Uno studio pubblicato sulla rivisita Nature Aging, ad opera della Scuola di Medicina dell'Università americana di Stanford, sottolinea come il corpo umano non invecchi in modo lineare: esistono due momenti distinti all’interno dei quali avvengono drastici mutamenti a livello molecolare.
Ecco, nel dettaglio, cosa è emerso dalla ricerca.
L’indagine sull’invecchiamento
Stando allo studio condotto dalla Scuola di Medicina dell’Università di Stanford, l’invecchiamento non è un processo lineare: in concomitanza dei 44 anni e dei 60, si possono riscontrare cambiamenti a livello biomolecolare che vanno ad aumentare o diminuire in maniera drastica i microrganismi presenti nel corpo umano.
La ricerca ha esaminato 108 volontari tra i 25 e i 75 anni, analizzandone e prelevandone campioni di feci, sangue e batteri da naso, pelle e bocca al fine di comprendere al meglio la biologia dell’invecchiamento.
Il monitoraggio, dunque, è avvenuto su più di 135 mila microbi e molecole diverse, tutti microrganismi che subiscono importanti cambiamenti nel corso degli anni: si parla di un totale di 5.405 campioni biologici, 135.239 caratteristiche biologiche e 246 miliardi di punti dati.
Lo studio, però, presenta alcuni limiti: pur avendo raccolto una grande quantità di dati, si è basato su un numero limitato di persone che vivono vicino all'Università di Stanford – quindi appartengono a una comunità di individui a reddito medio-alto, non rappresentativi del campione generale di popolazione.
Gli stessi autori della ricerca confessano che sono comunque necessari ulteriori approfondimenti per convalidare i dati raccolti, incorporando coorti più ampie per indagare l'intera complessità dell'invecchiamento.
I due “scalini” dell’invecchiamento
Il primo risultato emerso dallo studio è che solo il 6,6% dei soggetti presi in esame hanno avuto cambiamenti lineari durante il corso degli anni: l’81% delle molecole osservate si è evoluto in momenti specifici.
I cambiamenti, appunto, sono stati più marcati a 44 anni e a 60 anni:
- a 44 anni, le molecole coinvolte sono legate al metabolismo della caffeina, dell’alcool, dei grassi e quelle legate alle condizioni cardiovascolari. Le cellule muscolari e cutanee impiegano molto più tempo a recuperare dopo un periodo di attività fisica, favorendo la comparsa delle prime rughe, dei capelli grigi e di un primissimo calo energetico;
- a 60 anni, le molecole coinvolte sono quelle che interessano il metabolismo di carboidrati e caffeina e quelle relative al sistema immunitario, renale e cardiovascolare. In questa fase, si nota una disfunzione immunitaria legata alla funzione renale e cardiaca (ma anche al metabolismo dei carboidrati). È, infatti, attorno a questa età compaiono con maggiore frequenza disturbi come il diabete di tipo 2. A partire dai 60 anni inizia anche ad aumentare la percentuale di tumori, favorita da un calo dell'efficacia del sistema immunitario.

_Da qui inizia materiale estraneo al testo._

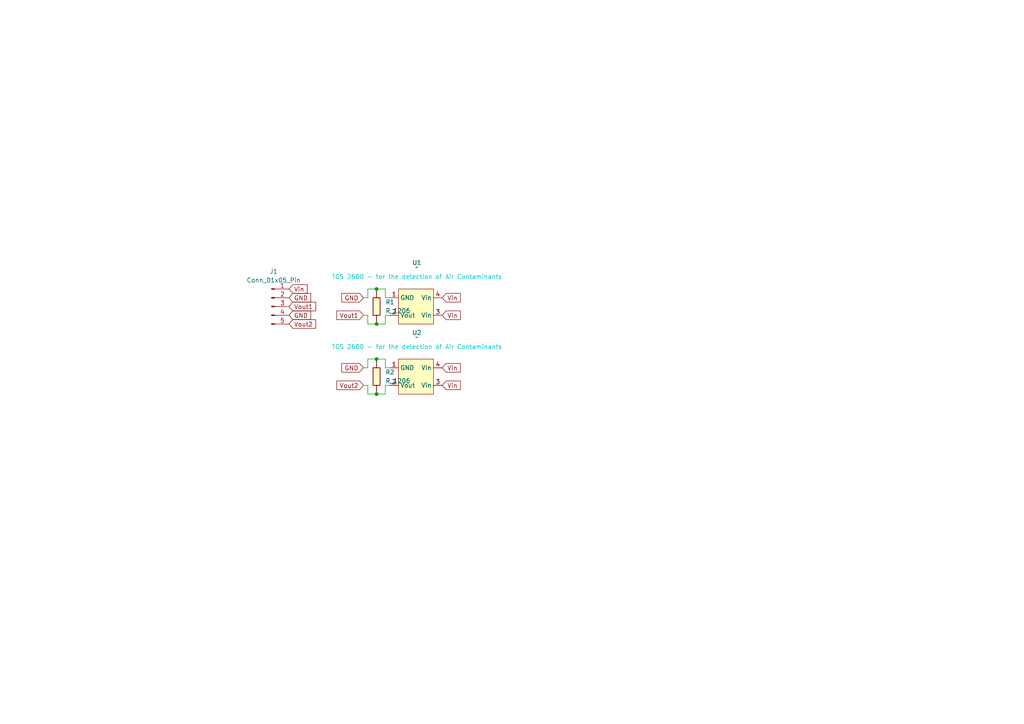
<source format=kicad_sch>
(kicad_sch
	(version 20231120)
	(generator "eeschema")
	(generator_version "8.0")
	(uuid "f8df5222-15b0-49c3-8af8-6dc913a6494f")
	(paper "A4")
	
	(junction
		(at 109.22 104.14)
		(diameter 0)
		(color 0 0 0 0)
		(uuid "3bdeff70-27ee-4a1c-9d35-45f347369947")
	)
	(junction
		(at 109.22 83.82)
		(diameter 0)
		(color 0 0 0 0)
		(uuid "9678b0be-087c-418a-97cc-ee333f0b6e3e")
	)
	(junction
		(at 109.22 93.98)
		(diameter 0)
		(color 0 0 0 0)
		(uuid "a0a346ec-cbb7-4e8a-b8a3-643fd28236e0")
	)
	(junction
		(at 109.22 114.3)
		(diameter 0)
		(color 0 0 0 0)
		(uuid "d7c3d252-c5b3-4fdc-a55d-ffab4fd142bf")
	)
	(wire
		(pts
			(xy 106.68 83.82) (xy 106.68 86.36)
		)
		(stroke
			(width 0)
			(type default)
		)
		(uuid "30e58445-136c-4030-8226-3f1c6943d851")
	)
	(wire
		(pts
			(xy 111.76 111.76) (xy 111.76 114.3)
		)
		(stroke
			(width 0)
			(type default)
		)
		(uuid "49cacb6d-d1bd-4460-b430-b1054c96697f")
	)
	(wire
		(pts
			(xy 111.76 106.68) (xy 111.76 104.14)
		)
		(stroke
			(width 0)
			(type default)
		)
		(uuid "506ebc09-fac1-4eb4-8caa-ee6d6c181439")
	)
	(wire
		(pts
			(xy 109.22 93.98) (xy 111.76 93.98)
		)
		(stroke
			(width 0)
			(type default)
		)
		(uuid "57341869-6775-4c53-a705-09b06aa8e89f")
	)
	(wire
		(pts
			(xy 109.22 114.3) (xy 106.68 114.3)
		)
		(stroke
			(width 0)
			(type default)
		)
		(uuid "5f612b2f-51ea-4715-9652-715d8b55facd")
	)
	(wire
		(pts
			(xy 111.76 93.98) (xy 111.76 91.44)
		)
		(stroke
			(width 0)
			(type default)
		)
		(uuid "61097c01-95ae-4b76-b3f0-e46da55798ae")
	)
	(wire
		(pts
			(xy 105.41 106.68) (xy 106.68 106.68)
		)
		(stroke
			(width 0)
			(type default)
		)
		(uuid "657b3fbb-ed5a-4b02-847f-9fd2bf69e9d5")
	)
	(wire
		(pts
			(xy 106.68 91.44) (xy 106.68 93.98)
		)
		(stroke
			(width 0)
			(type default)
		)
		(uuid "67ed7e2e-faf9-4b84-b784-2bf6c4bd26cf")
	)
	(wire
		(pts
			(xy 106.68 114.3) (xy 106.68 111.76)
		)
		(stroke
			(width 0)
			(type default)
		)
		(uuid "79018f79-ad61-44bb-9d11-3c0e30a8da10")
	)
	(wire
		(pts
			(xy 111.76 114.3) (xy 109.22 114.3)
		)
		(stroke
			(width 0)
			(type default)
		)
		(uuid "84c3693d-d18d-469b-badd-f7aeba61ed38")
	)
	(wire
		(pts
			(xy 113.03 86.36) (xy 111.76 86.36)
		)
		(stroke
			(width 0)
			(type default)
		)
		(uuid "8614277b-2ff6-4a38-be44-9ab085b6cfdf")
	)
	(wire
		(pts
			(xy 106.68 106.68) (xy 106.68 104.14)
		)
		(stroke
			(width 0)
			(type default)
		)
		(uuid "896703ab-f458-4159-8cd7-cda520a46dff")
	)
	(wire
		(pts
			(xy 106.68 111.76) (xy 105.41 111.76)
		)
		(stroke
			(width 0)
			(type default)
		)
		(uuid "90d051bc-0db8-4b04-a9ac-1e8ad996d1fa")
	)
	(wire
		(pts
			(xy 105.41 86.36) (xy 106.68 86.36)
		)
		(stroke
			(width 0)
			(type default)
		)
		(uuid "a44acadc-b725-4b1b-ad5a-b9791f12b727")
	)
	(wire
		(pts
			(xy 106.68 93.98) (xy 109.22 93.98)
		)
		(stroke
			(width 0)
			(type default)
		)
		(uuid "a7373788-5199-4bdc-9602-3191035fd736")
	)
	(wire
		(pts
			(xy 106.68 104.14) (xy 109.22 104.14)
		)
		(stroke
			(width 0)
			(type default)
		)
		(uuid "a8de8a6d-f89e-4a21-a8b9-a90095504f44")
	)
	(wire
		(pts
			(xy 113.03 111.76) (xy 111.76 111.76)
		)
		(stroke
			(width 0)
			(type default)
		)
		(uuid "b8ddcc4e-9bd1-4028-aaf8-1188b05ceaab")
	)
	(wire
		(pts
			(xy 111.76 91.44) (xy 113.03 91.44)
		)
		(stroke
			(width 0)
			(type default)
		)
		(uuid "c33fffba-7496-48c2-ae54-a0217b9b7768")
	)
	(wire
		(pts
			(xy 111.76 86.36) (xy 111.76 83.82)
		)
		(stroke
			(width 0)
			(type default)
		)
		(uuid "c62069e4-b6dd-41e2-84c7-44558550f9bb")
	)
	(wire
		(pts
			(xy 111.76 104.14) (xy 109.22 104.14)
		)
		(stroke
			(width 0)
			(type default)
		)
		(uuid "d8a9d99e-c789-4859-a6a8-152a48561185")
	)
	(wire
		(pts
			(xy 109.22 83.82) (xy 111.76 83.82)
		)
		(stroke
			(width 0)
			(type default)
		)
		(uuid "dd89dd80-c475-43ec-995d-345ef6dec760")
	)
	(wire
		(pts
			(xy 109.22 83.82) (xy 106.68 83.82)
		)
		(stroke
			(width 0)
			(type default)
		)
		(uuid "e671ec25-2205-497f-a55d-0cfb86bd8c17")
	)
	(wire
		(pts
			(xy 105.41 91.44) (xy 106.68 91.44)
		)
		(stroke
			(width 0)
			(type default)
		)
		(uuid "ed73cf30-b4f9-4ade-9516-fb089e98d3a1")
	)
	(wire
		(pts
			(xy 113.03 106.68) (xy 111.76 106.68)
		)
		(stroke
			(width 0)
			(type default)
		)
		(uuid "fd9174f5-e012-443c-bea7-ac06089c60fe")
	)
	(global_label "GND"
		(shape input)
		(at 83.82 91.44 0)
		(fields_autoplaced yes)
		(effects
			(font
				(size 1.27 1.27)
			)
			(justify left)
		)
		(uuid "33c72d4c-deb2-4410-8249-29e165e8c062")
		(property "Intersheetrefs" "${INTERSHEET_REFS}"
			(at 90.6757 91.44 0)
			(effects
				(font
					(size 1.27 1.27)
				)
				(justify left)
				(hide yes)
			)
		)
	)
	(global_label "Vin"
		(shape input)
		(at 128.27 91.44 0)
		(fields_autoplaced yes)
		(effects
			(font
				(size 1.27 1.27)
			)
			(justify left)
		)
		(uuid "382bae3f-a3d9-406b-9ea6-51ae63a93152")
		(property "Intersheetrefs" "${INTERSHEET_REFS}"
			(at 134.0976 91.44 0)
			(effects
				(font
					(size 1.27 1.27)
				)
				(justify left)
				(hide yes)
			)
		)
	)
	(global_label "Vout2"
		(shape input)
		(at 83.82 93.98 0)
		(fields_autoplaced yes)
		(effects
			(font
				(size 1.27 1.27)
			)
			(justify left)
		)
		(uuid "3ace2b5b-f2ad-468e-a9d6-5e8a8213e22d")
		(property "Intersheetrefs" "${INTERSHEET_REFS}"
			(at 92.127 93.98 0)
			(effects
				(font
					(size 1.27 1.27)
				)
				(justify left)
				(hide yes)
			)
		)
	)
	(global_label "GND"
		(shape input)
		(at 83.82 86.36 0)
		(fields_autoplaced yes)
		(effects
			(font
				(size 1.27 1.27)
			)
			(justify left)
		)
		(uuid "41690b89-c454-4f3a-83a3-e14bbcb1b76c")
		(property "Intersheetrefs" "${INTERSHEET_REFS}"
			(at 90.6757 86.36 0)
			(effects
				(font
					(size 1.27 1.27)
				)
				(justify left)
				(hide yes)
			)
		)
	)
	(global_label "Vin"
		(shape input)
		(at 128.27 106.68 0)
		(fields_autoplaced yes)
		(effects
			(font
				(size 1.27 1.27)
			)
			(justify left)
		)
		(uuid "5846385b-4759-4455-9cd8-ad215ed372e1")
		(property "Intersheetrefs" "${INTERSHEET_REFS}"
			(at 134.0976 106.68 0)
			(effects
				(font
					(size 1.27 1.27)
				)
				(justify left)
				(hide yes)
			)
		)
	)
	(global_label "Vout1"
		(shape input)
		(at 83.82 88.9 0)
		(fields_autoplaced yes)
		(effects
			(font
				(size 1.27 1.27)
			)
			(justify left)
		)
		(uuid "82affc9e-72ca-4140-bd95-4009790a5bff")
		(property "Intersheetrefs" "${INTERSHEET_REFS}"
			(at 92.127 88.9 0)
			(effects
				(font
					(size 1.27 1.27)
				)
				(justify left)
				(hide yes)
			)
		)
	)
	(global_label "Vin"
		(shape input)
		(at 128.27 86.36 0)
		(fields_autoplaced yes)
		(effects
			(font
				(size 1.27 1.27)
			)
			(justify left)
		)
		(uuid "848c12f4-6a53-4e29-baaf-e0eb7fbde45c")
		(property "Intersheetrefs" "${INTERSHEET_REFS}"
			(at 134.0976 86.36 0)
			(effects
				(font
					(size 1.27 1.27)
				)
				(justify left)
				(hide yes)
			)
		)
	)
	(global_label "Vin"
		(shape input)
		(at 83.82 83.82 0)
		(fields_autoplaced yes)
		(effects
			(font
				(size 1.27 1.27)
			)
			(justify left)
		)
		(uuid "86e25e72-06a6-400c-a54a-abee7b7afcd3")
		(property "Intersheetrefs" "${INTERSHEET_REFS}"
			(at 89.6476 83.82 0)
			(effects
				(font
					(size 1.27 1.27)
				)
				(justify left)
				(hide yes)
			)
		)
	)
	(global_label "GND"
		(shape input)
		(at 105.41 86.36 180)
		(fields_autoplaced yes)
		(effects
			(font
				(size 1.27 1.27)
			)
			(justify right)
		)
		(uuid "a1fb3323-66a3-47be-8571-1ec528b99f81")
		(property "Intersheetrefs" "${INTERSHEET_REFS}"
			(at 98.5543 86.36 0)
			(effects
				(font
					(size 1.27 1.27)
				)
				(justify right)
				(hide yes)
			)
		)
	)
	(global_label "GND"
		(shape input)
		(at 105.41 106.68 180)
		(fields_autoplaced yes)
		(effects
			(font
				(size 1.27 1.27)
			)
			(justify right)
		)
		(uuid "a9840649-e25e-4c88-90d7-d5b84afdd00a")
		(property "Intersheetrefs" "${INTERSHEET_REFS}"
			(at 98.5543 106.68 0)
			(effects
				(font
					(size 1.27 1.27)
				)
				(justify right)
				(hide yes)
			)
		)
	)
	(global_label "Vout2"
		(shape input)
		(at 105.41 111.76 180)
		(fields_autoplaced yes)
		(effects
			(font
				(size 1.27 1.27)
			)
			(justify right)
		)
		(uuid "b0a52f0f-75a4-49c7-a7e0-22ebacdb9aee")
		(property "Intersheetrefs" "${INTERSHEET_REFS}"
			(at 97.103 111.76 0)
			(effects
				(font
					(size 1.27 1.27)
				)
				(justify right)
				(hide yes)
			)
		)
	)
	(global_label "Vout1"
		(shape input)
		(at 105.41 91.44 180)
		(fields_autoplaced yes)
		(effects
			(font
				(size 1.27 1.27)
			)
			(justify right)
		)
		(uuid "ccc2839f-8c32-425a-9af8-011b15ecc7c1")
		(property "Intersheetrefs" "${INTERSHEET_REFS}"
			(at 97.103 91.44 0)
			(effects
				(font
					(size 1.27 1.27)
				)
				(justify right)
				(hide yes)
			)
		)
	)
	(global_label "Vin"
		(shape input)
		(at 128.27 111.76 0)
		(fields_autoplaced yes)
		(effects
			(font
				(size 1.27 1.27)
			)
			(justify left)
		)
		(uuid "f921d473-263c-48eb-80a5-a073ee7c252e")
		(property "Intersheetrefs" "${INTERSHEET_REFS}"
			(at 134.0976 111.76 0)
			(effects
				(font
					(size 1.27 1.27)
				)
				(justify left)
				(hide yes)
			)
		)
	)
	(symbol
		(lib_id "fab:TGS-2600")
		(at 120.65 102.87 0)
		(unit 1)
		(exclude_from_sim no)
		(in_bom yes)
		(on_board yes)
		(dnp no)
		(fields_autoplaced yes)
		(uuid "31355543-2e4b-4479-b827-13d398e8631c")
		(property "Reference" "U2"
			(at 120.904 96.52 0)
			(effects
				(font
					(size 1.27 1.27)
				)
			)
		)
		(property "Value" "~"
			(at 120.904 97.79 0)
			(effects
				(font
					(size 1.27 1.27)
				)
			)
		)
		(property "Footprint" "fab:TGS-2600"
			(at 120.65 102.87 0)
			(effects
				(font
					(size 1.27 1.27)
				)
				(hide yes)
			)
		)
		(property "Datasheet" ""
			(at 120.65 102.87 0)
			(effects
				(font
					(size 1.27 1.27)
				)
				(hide yes)
			)
		)
		(property "Description" ""
			(at 120.65 102.87 0)
			(effects
				(font
					(size 1.27 1.27)
				)
				(hide yes)
			)
		)
		(pin "2"
			(uuid "1a2435f6-acf2-41b0-b488-a6481a93bc75")
		)
		(pin "4"
			(uuid "cd01886d-f687-4fc0-bc6d-444d81ac9635")
		)
		(pin "3"
			(uuid "2a7f7251-1216-4b3a-88cf-017b69958f7c")
		)
		(pin "1"
			(uuid "fb40e120-9885-49aa-878a-c4a03ecfae83")
		)
		(instances
			(project "TGS2600"
				(path "/f8df5222-15b0-49c3-8af8-6dc913a6494f"
					(reference "U2")
					(unit 1)
				)
			)
		)
	)
	(symbol
		(lib_id "fab:R_1206")
		(at 109.22 109.22 0)
		(unit 1)
		(exclude_from_sim no)
		(in_bom yes)
		(on_board yes)
		(dnp no)
		(fields_autoplaced yes)
		(uuid "38554dde-4435-4414-9e44-c9ecf2d49142")
		(property "Reference" "R2"
			(at 111.76 107.9499 0)
			(effects
				(font
					(size 1.27 1.27)
				)
				(justify left)
			)
		)
		(property "Value" "R_1206"
			(at 111.76 110.4899 0)
			(effects
				(font
					(size 1.27 1.27)
				)
				(justify left)
			)
		)
		(property "Footprint" "Resistor_SMD:R_1206_3216Metric"
			(at 109.22 109.22 90)
			(effects
				(font
					(size 1.27 1.27)
				)
				(hide yes)
			)
		)
		(property "Datasheet" "~"
			(at 109.22 109.22 0)
			(effects
				(font
					(size 1.27 1.27)
				)
				(hide yes)
			)
		)
		(property "Description" "Resistor"
			(at 109.22 109.22 0)
			(effects
				(font
					(size 1.27 1.27)
				)
				(hide yes)
			)
		)
		(pin "1"
			(uuid "0d20bd12-f7ef-455a-815a-aedf8dc327d1")
		)
		(pin "2"
			(uuid "27503a0b-6b4f-443d-9706-b0a171de6332")
		)
		(instances
			(project "TGS2600"
				(path "/f8df5222-15b0-49c3-8af8-6dc913a6494f"
					(reference "R2")
					(unit 1)
				)
			)
		)
	)
	(symbol
		(lib_id "fab:R_1206")
		(at 109.22 88.9 0)
		(unit 1)
		(exclude_from_sim no)
		(in_bom yes)
		(on_board yes)
		(dnp no)
		(fields_autoplaced yes)
		(uuid "8e4de8f2-d2e5-4b47-a6c0-ab136cd1edac")
		(property "Reference" "R1"
			(at 111.76 87.6299 0)
			(effects
				(font
					(size 1.27 1.27)
				)
				(justify left)
			)
		)
		(property "Value" "R_1206"
			(at 111.76 90.1699 0)
			(effects
				(font
					(size 1.27 1.27)
				)
				(justify left)
			)
		)
		(property "Footprint" "Resistor_SMD:R_1206_3216Metric"
			(at 109.22 88.9 90)
			(effects
				(font
					(size 1.27 1.27)
				)
				(hide yes)
			)
		)
		(property "Datasheet" "~"
			(at 109.22 88.9 0)
			(effects
				(font
					(size 1.27 1.27)
				)
				(hide yes)
			)
		)
		(property "Description" "Resistor"
			(at 109.22 88.9 0)
			(effects
				(font
					(size 1.27 1.27)
				)
				(hide yes)
			)
		)
		(pin "1"
			(uuid "c7e817cf-e351-4db6-b016-7f8af4e2bb26")
		)
		(pin "2"
			(uuid "2cdbce50-f222-4a50-8218-0ef8441696f0")
		)
		(instances
			(project ""
				(path "/f8df5222-15b0-49c3-8af8-6dc913a6494f"
					(reference "R1")
					(unit 1)
				)
			)
		)
	)
	(symbol
		(lib_id "Connector:Conn_01x05_Pin")
		(at 78.74 88.9 0)
		(unit 1)
		(exclude_from_sim no)
		(in_bom yes)
		(on_board yes)
		(dnp no)
		(fields_autoplaced yes)
		(uuid "9eb84401-3a6a-4205-bab9-a38dd880f1f7")
		(property "Reference" "J1"
			(at 79.375 78.74 0)
			(effects
				(font
					(size 1.27 1.27)
				)
			)
		)
		(property "Value" "Conn_01x05_Pin"
			(at 79.375 81.28 0)
			(effects
				(font
					(size 1.27 1.27)
				)
			)
		)
		(property "Footprint" "Connector_PinHeader_2.54mm:PinHeader_1x05_P2.54mm_Vertical"
			(at 78.74 88.9 0)
			(effects
				(font
					(size 1.27 1.27)
				)
				(hide yes)
			)
		)
		(property "Datasheet" "~"
			(at 78.74 88.9 0)
			(effects
				(font
					(size 1.27 1.27)
				)
				(hide yes)
			)
		)
		(property "Description" "Generic connector, single row, 01x05, script generated"
			(at 78.74 88.9 0)
			(effects
				(font
					(size 1.27 1.27)
				)
				(hide yes)
			)
		)
		(pin "5"
			(uuid "3da45060-037d-4349-b8a7-0abe741b0a8e")
		)
		(pin "3"
			(uuid "3d83f40c-fd08-41bd-996d-5d46d4c46ec3")
		)
		(pin "4"
			(uuid "4e0b7178-046b-4c7c-8ea1-c8891a1ddbc8")
		)
		(pin "1"
			(uuid "a5ac0a4a-d49c-4087-8fbf-3da1a9f7fc8b")
		)
		(pin "2"
			(uuid "462bf904-9d68-4d03-9f30-55b54227c738")
		)
		(instances
			(project ""
				(path "/f8df5222-15b0-49c3-8af8-6dc913a6494f"
					(reference "J1")
					(unit 1)
				)
			)
		)
	)
	(symbol
		(lib_id "fab:TGS-2600")
		(at 120.65 82.55 0)
		(unit 1)
		(exclude_from_sim no)
		(in_bom yes)
		(on_board yes)
		(dnp no)
		(fields_autoplaced yes)
		(uuid "c8726937-3033-4ddd-9686-e916de95a157")
		(property "Reference" "U1"
			(at 120.904 76.2 0)
			(effects
				(font
					(size 1.27 1.27)
				)
			)
		)
		(property "Value" "~"
			(at 120.904 77.47 0)
			(effects
				(font
					(size 1.27 1.27)
				)
			)
		)
		(property "Footprint" "fab:TGS-2600"
			(at 120.65 82.55 0)
			(effects
				(font
					(size 1.27 1.27)
				)
				(hide yes)
			)
		)
		(property "Datasheet" ""
			(at 120.65 82.55 0)
			(effects
				(font
					(size 1.27 1.27)
				)
				(hide yes)
			)
		)
		(property "Description" ""
			(at 120.65 82.55 0)
			(effects
				(font
					(size 1.27 1.27)
				)
				(hide yes)
			)
		)
		(pin "2"
			(uuid "77efc203-889c-4b10-ab54-f780eec5b36e")
		)
		(pin "4"
			(uuid "248933c1-971c-4c4d-8fc4-f5aa2d278754")
		)
		(pin "3"
			(uuid "cd601aac-adb4-4749-841a-7740966d3b79")
		)
		(pin "1"
			(uuid "39d7bd91-74b2-4474-9e55-df791be2b060")
		)
		(instances
			(project ""
				(path "/f8df5222-15b0-49c3-8af8-6dc913a6494f"
					(reference "U1")
					(unit 1)
				)
			)
		)
	)
	(sheet_instances
		(path "/"
			(page "1")
		)
	)
)

</source>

In entrambi i casi, i disturbi neurologici e cardiovascolari presentano picchi di prevalenza, ma la ricerca non fornisce alcuna spiegazione in merito.
Il dato che ha colpito maggiormente i ricercatori è quello relativo ai 44 anni: se, da una parte, è noto che il rischio di sviluppare molti disturbi legati all'età aumentano proprio nella fascia relativa ai 60 anni, dall’altro è stata inaspettata la presenza del gradino dei 44 anni, poiché riguarda allo stesso modo uomini e donne (e non è, quindi, dovuta alla menopausa).
Secondo gli autori dell'articolo, è possibile che alcuni dei cambiamenti siano legati allo stile di vita o a comportamenti tipici di queste fasce d'età, piuttosto che a fattori biologici.
Lo studio, secondo i ricercatori, può indurre a prestare attenzione alla propria salute e adattare lo stile di vita soprattutto in questi momenti-chiave della vita.